Monday, January 28, 2008 02:26 PM

Joan "I'm a journalist" Walsh --

"Journalist," defined:

The style of writing characteristic of material in newspapers and magazines, consisting of direct presentation of facts or occurrences with little attempt at analysis or interpretation.

Sorry Joan. That's not what you're doing here at Salon. You're a blogger, an editor, and a would-be pundit.

But you are not a journalist in the traditional sense. Not with your passive-aggressive Obama coverage, your blog posts and their evident biases, and your oversight and publishing of writers like Debra Dickerson and Camille Paglia.

Monday, January 28, 2008 02:29 PM

Happy Trails, Tim!

Take care. Appreciated your writing, and will miss the fact that at least one writer at Salon liked Obama. I don't know Koppelman's bias, but sure hope Joan's Hillary-Koolaid hasn't been drunk yet!!

Good luck at Politico. Keep holding their feet to the fire!

Monday, January 28, 2008 02:58 PM

@Texas Dem -- Hallelujah... Deconstructing Joan...

Before you go, just so you know, I agree with you 100%. Joan's modus operandi when it comes to anything related to Obama is damning with faint praise. It's always passive-aggressive -- even if there's a compliment, there's always a subtle -- or overt -- potshot thrown in.

The damndest thing is, those of us who really get it have called on Joan repeatedly to admit that she favors Hillary. Because, with that as a philosophical position, her thoughts on the race are interesting, appreciated, and in context. It would be understood that her blogs and comments are coming from a perspective of someone who is backing a particular candidate.

But instead, she tries to keep all her options in play, claiming to not have decided, all the while taking potshot after potshot at Obama, downplaying some of the truly egregious behavior by the Clintons and their surrogates, and generally writing in a VERY partisan-for-the-Clintons manner. And then when she's called on it, she claims that she's a journalist, that she's not biased, that she's taking a "wait and see" approach.

I don't know whether this is a lack of self-awareness -- that she is truly expressing some subconscious bias she herself doesn't even recognize (I doubt that though), or if she's underestimating the intelligence of her readership (very possible), or if she's quite ambitious, and is pinning her future career hopes on Hillary winning (an administration job, perhaps, or a higher-profile TV pundit gig), but can't quite come out and say it until Hillary is a done deal, because if Obama gets in, she needs some wiggle room in which to reposition herself as an Obama person, and angle for her career that way.

Even staying at Salon, if Obama wins, it won't look especially good for the editor of a supposedly progressive web magazine to have openly backed the less progressive losing candidate, so Joan's apparently decided that her position is to hedge all bets on the record, while still overtly doing whatever she can to diminish Obama and prop up Hillary.
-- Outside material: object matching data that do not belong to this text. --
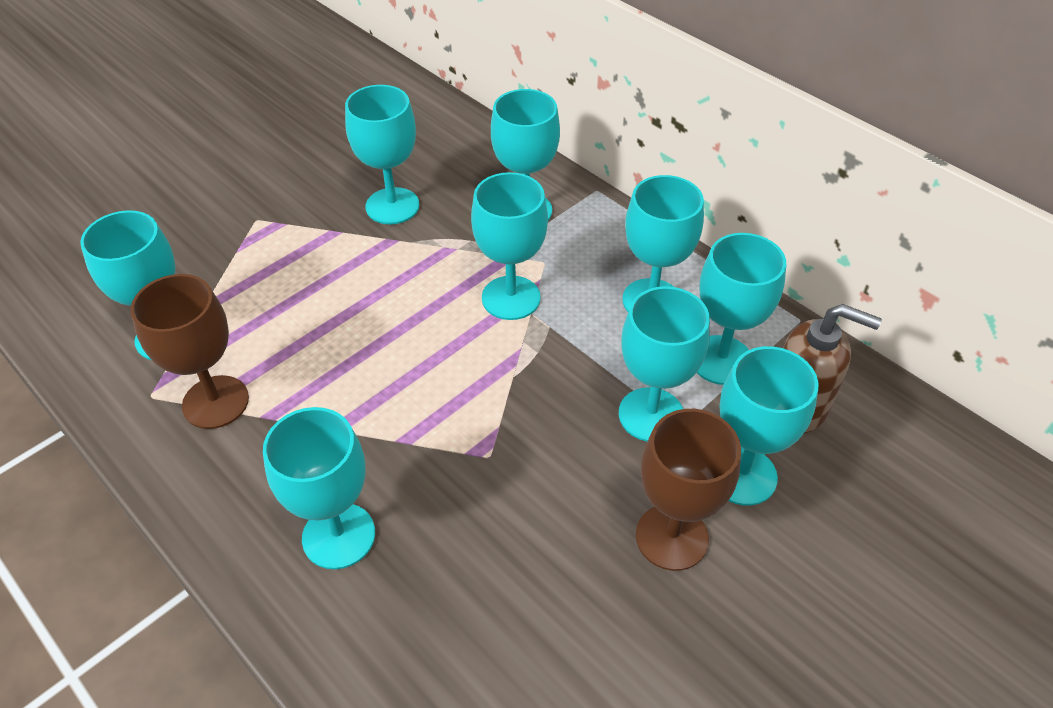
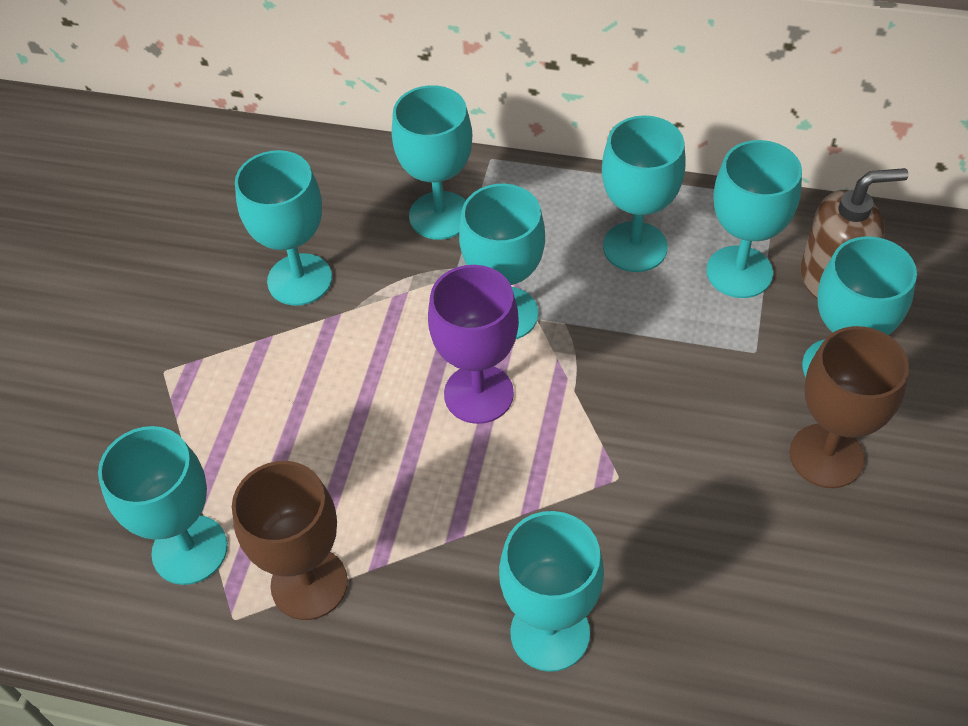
camera: 30 degrees left, 5 degrees up
turquoise goblet [619,286,710,441] -> none
none -> purple goblet [428,265,519,424]

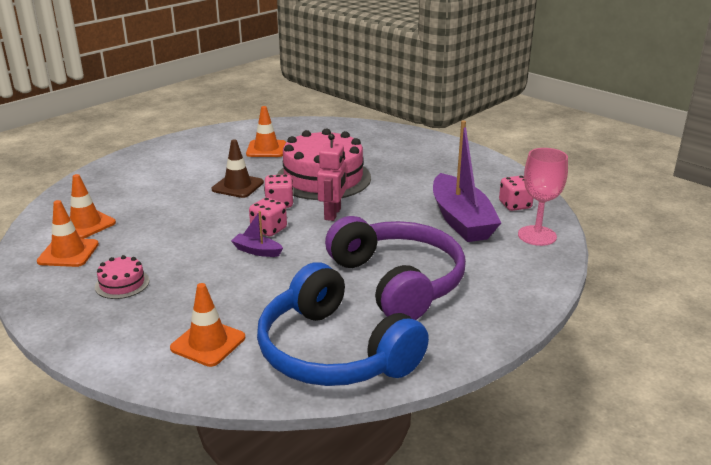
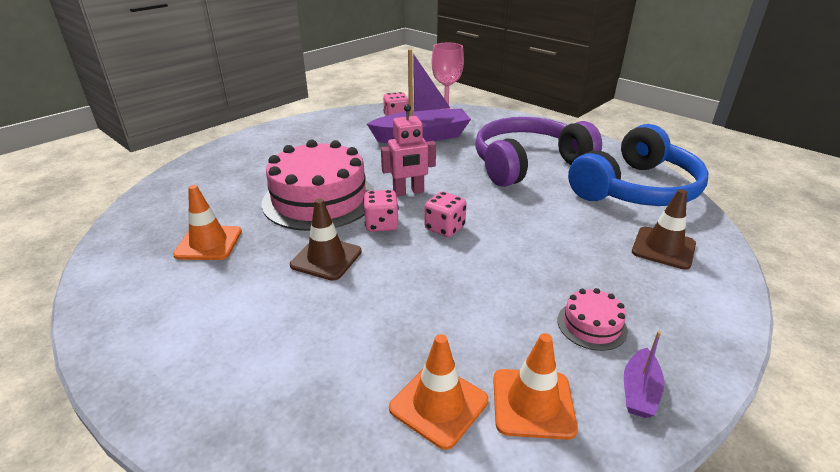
camera: 90 degrees left, 5 degrees up
orange traffic cone [170,283,245,367] -> brown traffic cone [632,189,696,270]
purple boat [231,211,283,257] -> purple boat moved to [624,331,664,418]
pink robot [317,133,347,221] -> pink robot turned 150 degrees clockwise [381,104,436,196]

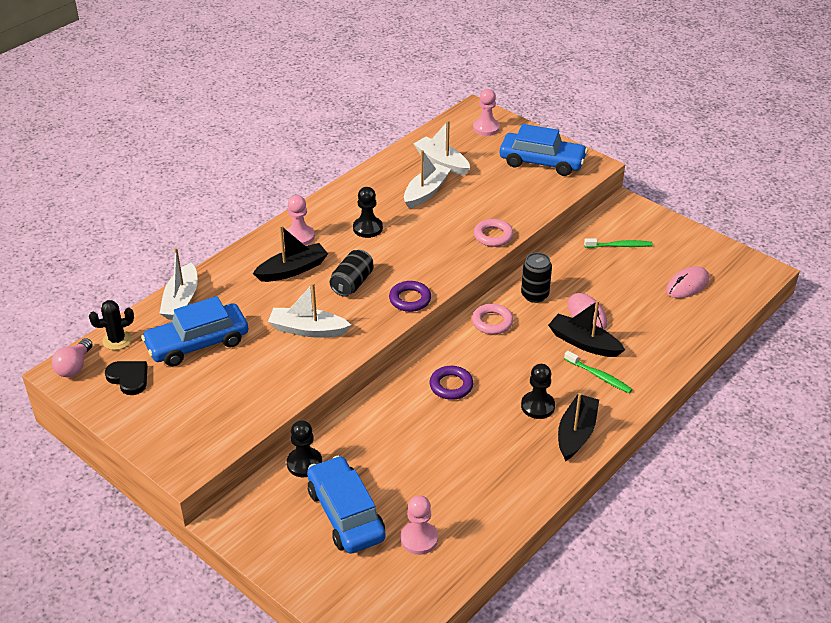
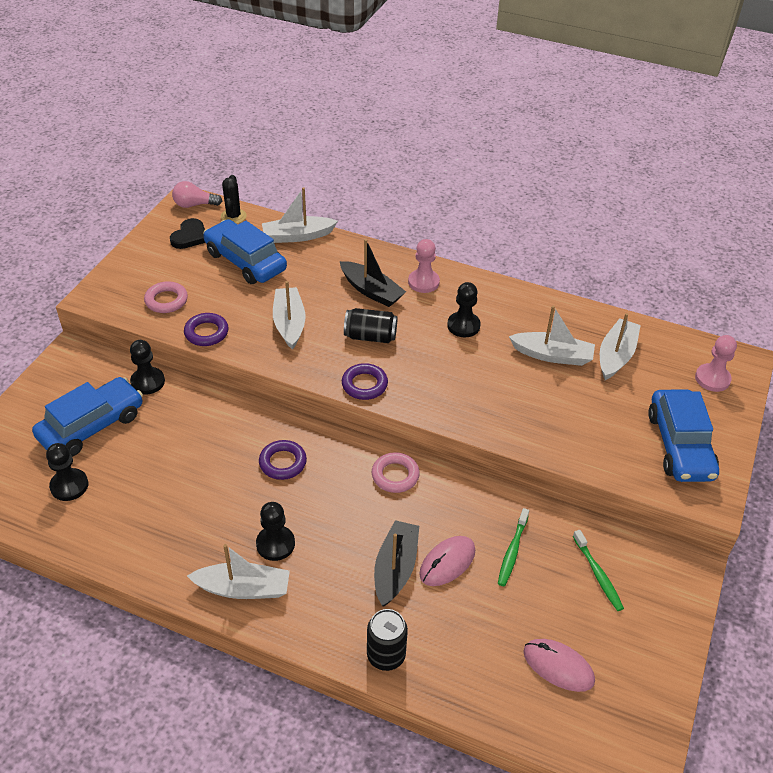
camera: 70 degrees right, 5 degrees up
black cactus [89,300,134,350] -> black cactus turned 45 degrees clockwise [221,175,247,224]
pink pawn [400,495,438,555] -> black pawn [46,443,88,501]
pink ring [474,219,513,247] -> pink ring moved to [144,281,188,313]
black can [521,252,552,303] -> black can moved to [367,609,408,671]
black boat [558,393,599,461] -> white boat [187,544,290,599]
green toothbrush [564,351,633,393] -> green toothbrush moved to [498,508,529,586]
none -> purple ring [184,313,229,346]

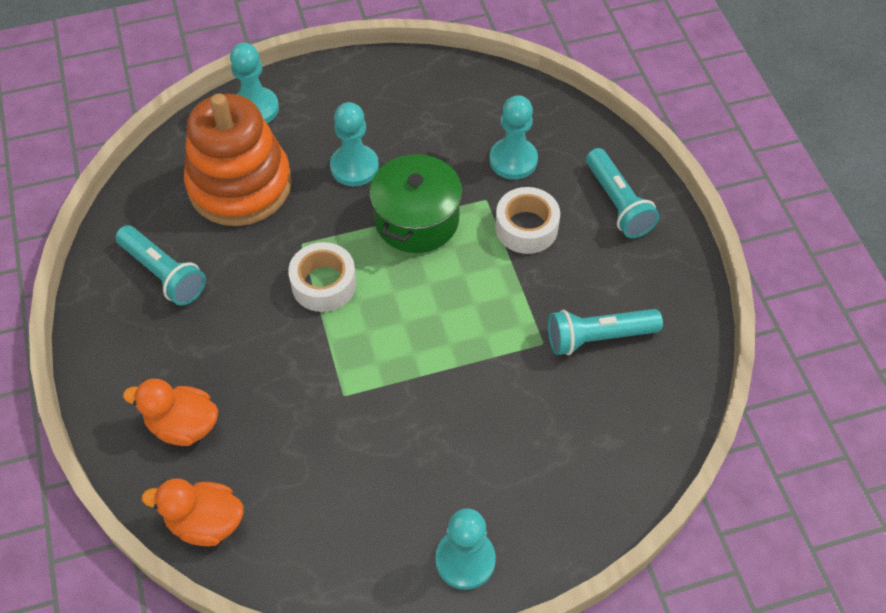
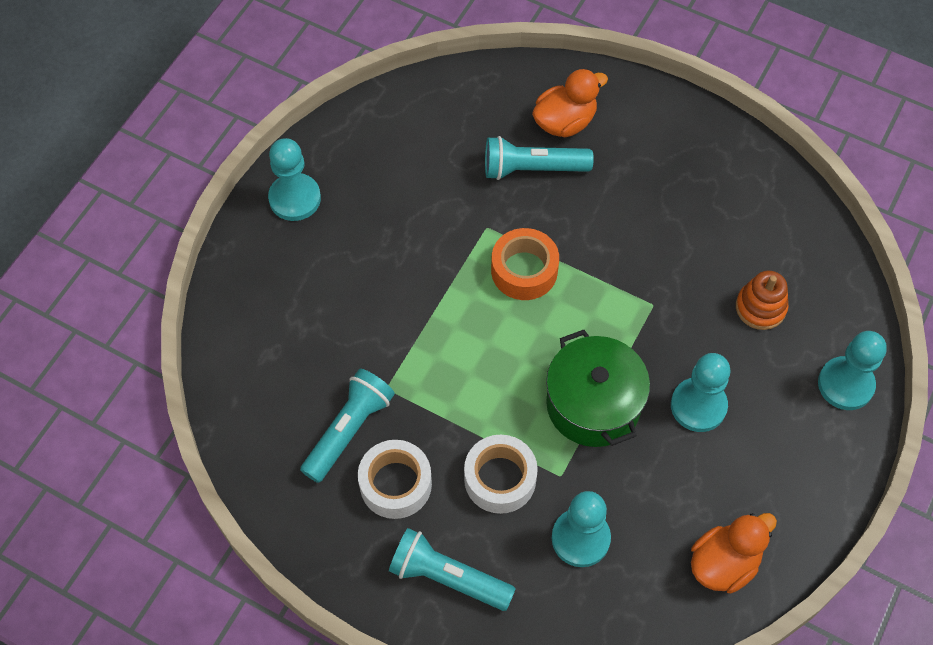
camera: 135 degrees right, 5 degrees up
turquoise flashlight [116,225,206,306] -> turquoise flashlight moved to [485,136,594,180]
orange duck [142,478,243,546] -> orange duck moved to [691,513,777,593]
orange stacking toy [184,93,292,226] -> orange stacking toy [736,271,789,330], size x0.44
white tape [288,242,357,312] -> white tape moved to [358,440,432,519]
none -> orange tape [491,228,559,300]

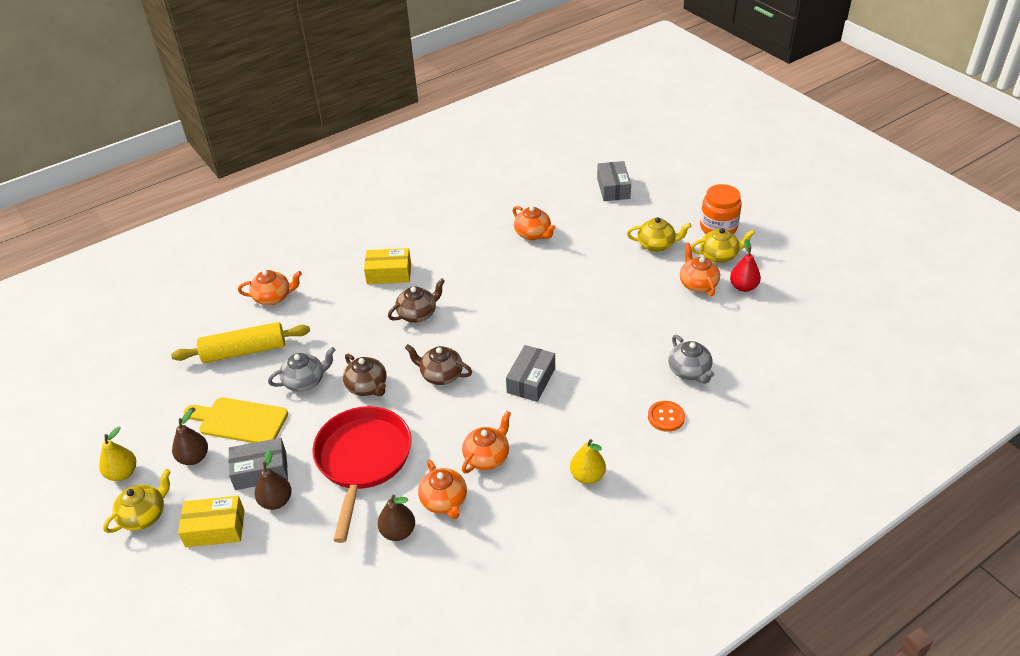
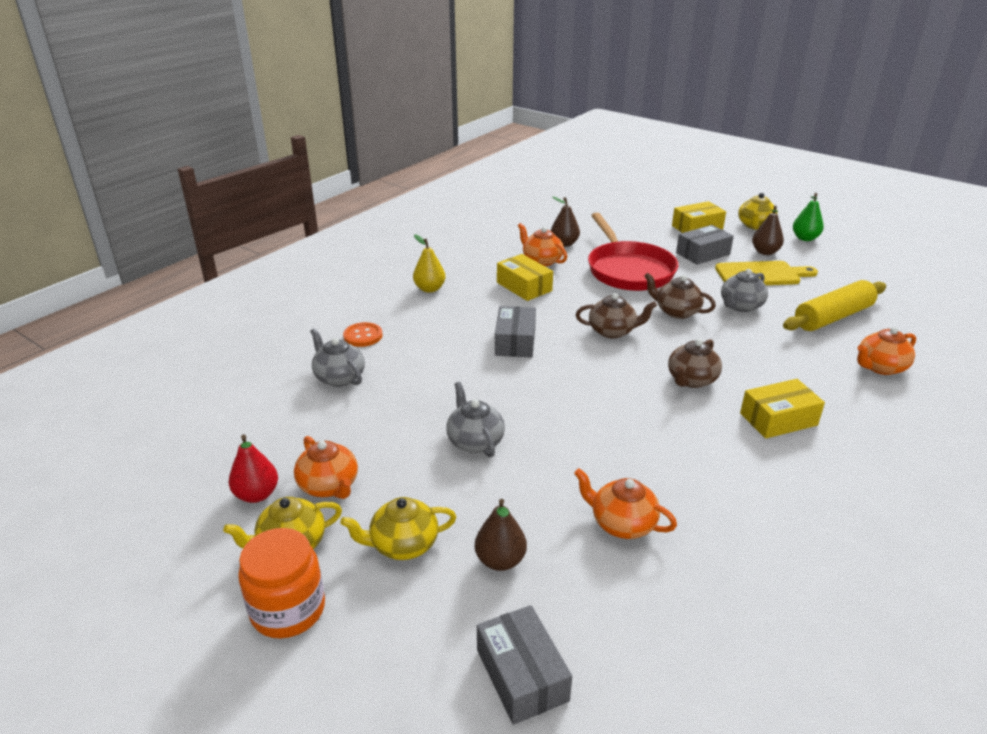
camera: 160 degrees right, 10 degrees down
yellow pear [99,427,136,481] -> green pear [793,193,824,241]
brown pear [255,450,292,510] -> brown pear moved to [475,499,527,571]
orange teapot [462,411,511,473] -> yellow box [497,254,553,301]
none -> grey teapot [446,382,505,457]

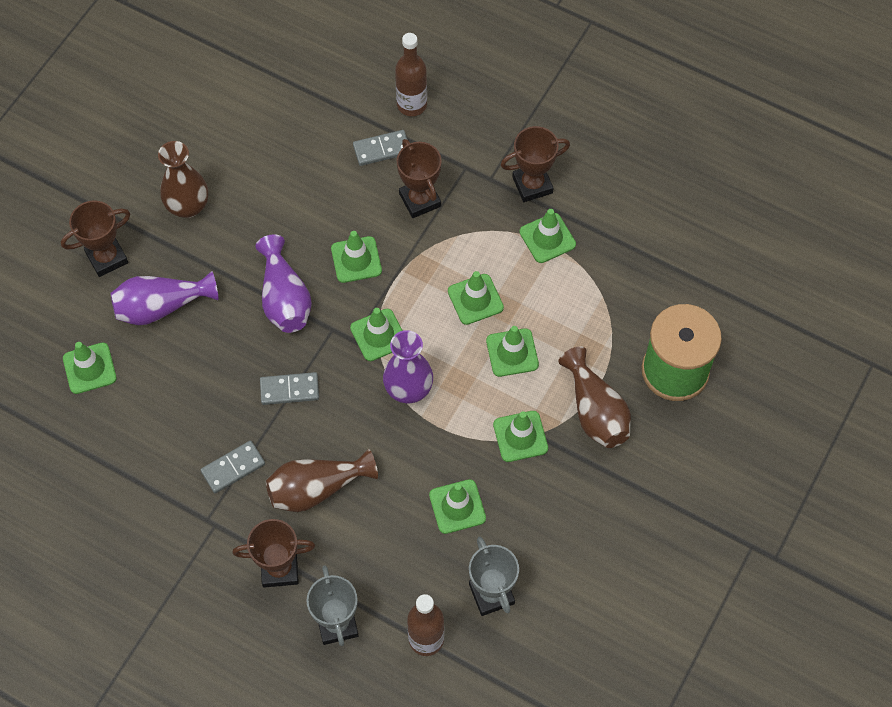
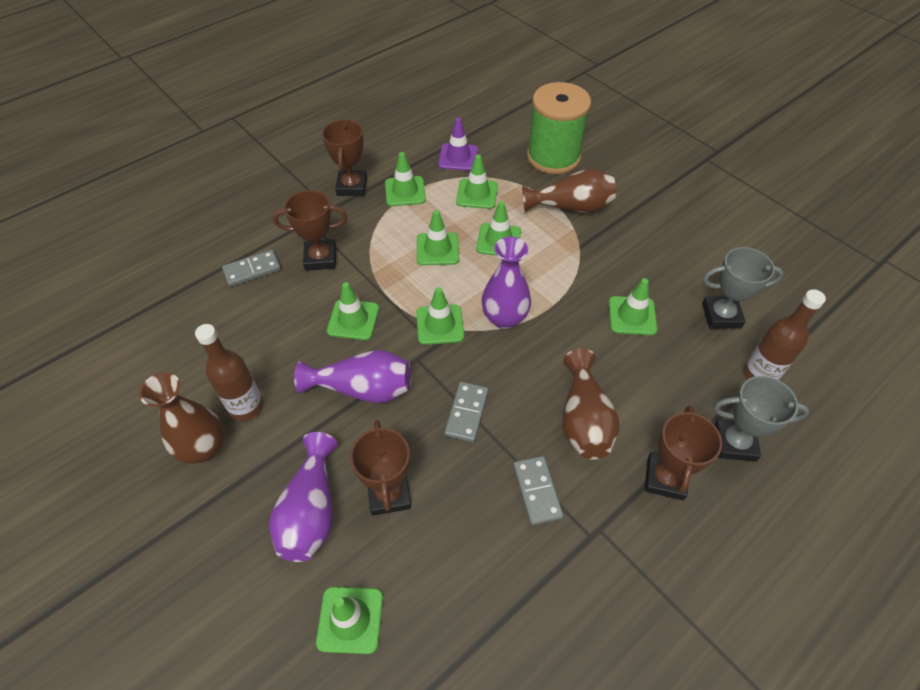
camera: 70 degrees left, 10 degrees down
brown trophy [61,201,130,277] -> brown trophy moved to [350,420,411,515]
grey domino [353,130,408,166] -> grey domino turned 60 degrees clockwise [222,250,281,287]
brown bottle [395,33,427,116] -> brown bottle moved to [195,324,264,421]
green traffic cone [493,411,548,462] -> green traffic cone moved to [456,155,498,209]
none -> purple traffic cone [438,118,478,171]

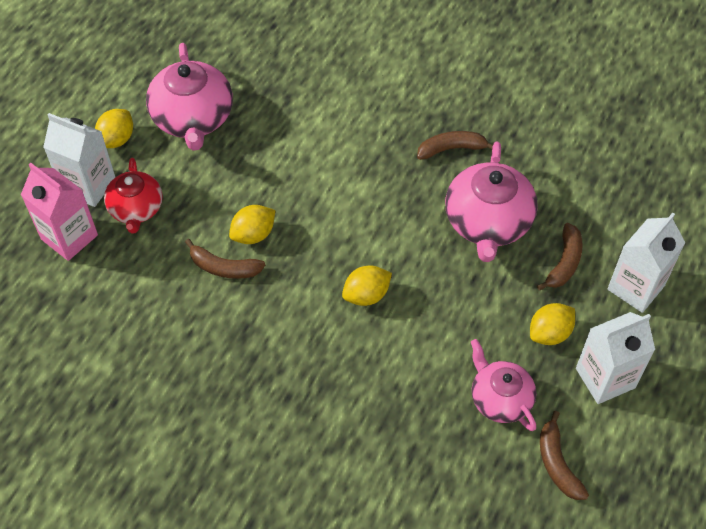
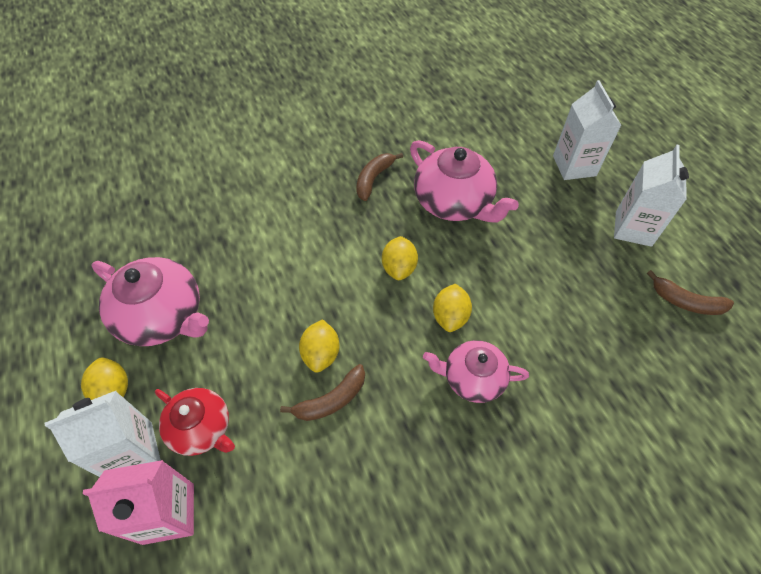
camera: 50 degrees left, 0 degrees up
pink teapot [471,339,536,431] -> pink teapot moved to [423,340,529,403]
yellow lemon [530,303,575,345] -> yellow lemon moved to [382,236,418,280]
brown banana [537,223,583,291] -> none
Now with Tim Grieve gone, is there anyone left at Salon who isn't on the Hillary bandwagon?

Monday, January 28, 2008 03:58 PM

sorry danb...but Joan Walsh is definitely NOT objective about Obama and Hillary

Sorry, danb, but Joan has not been objective about Obama, not in her own writing, nor in her editing and oversight of other writers here at Salon. Just go read Debra Dickerson's "Obama is not black enough" article that Joan greenlighted. There it is, in black and white -- pun intended: Salon's early injection into the ugly efforts to "blacken" Obama. And Joan gave it Salon's imprimatur.

No, sorry, any editor that gave the okay to that article alone has lost any right to claim impartiality or objectivity.

Impartial coverage is not Joan's strong suit, anyway. She's an engaging "columnist" and pundit, and she has heart, but she has no more claim to the title of impartial, objective journalist than Maureen Dowd.

Joan has been unable to write a single article with anything positive about Obama that didn't also contain passive-aggressive and unnecessary potshots -- the "damning with faint praise" that TexasDem pointed out so accurately.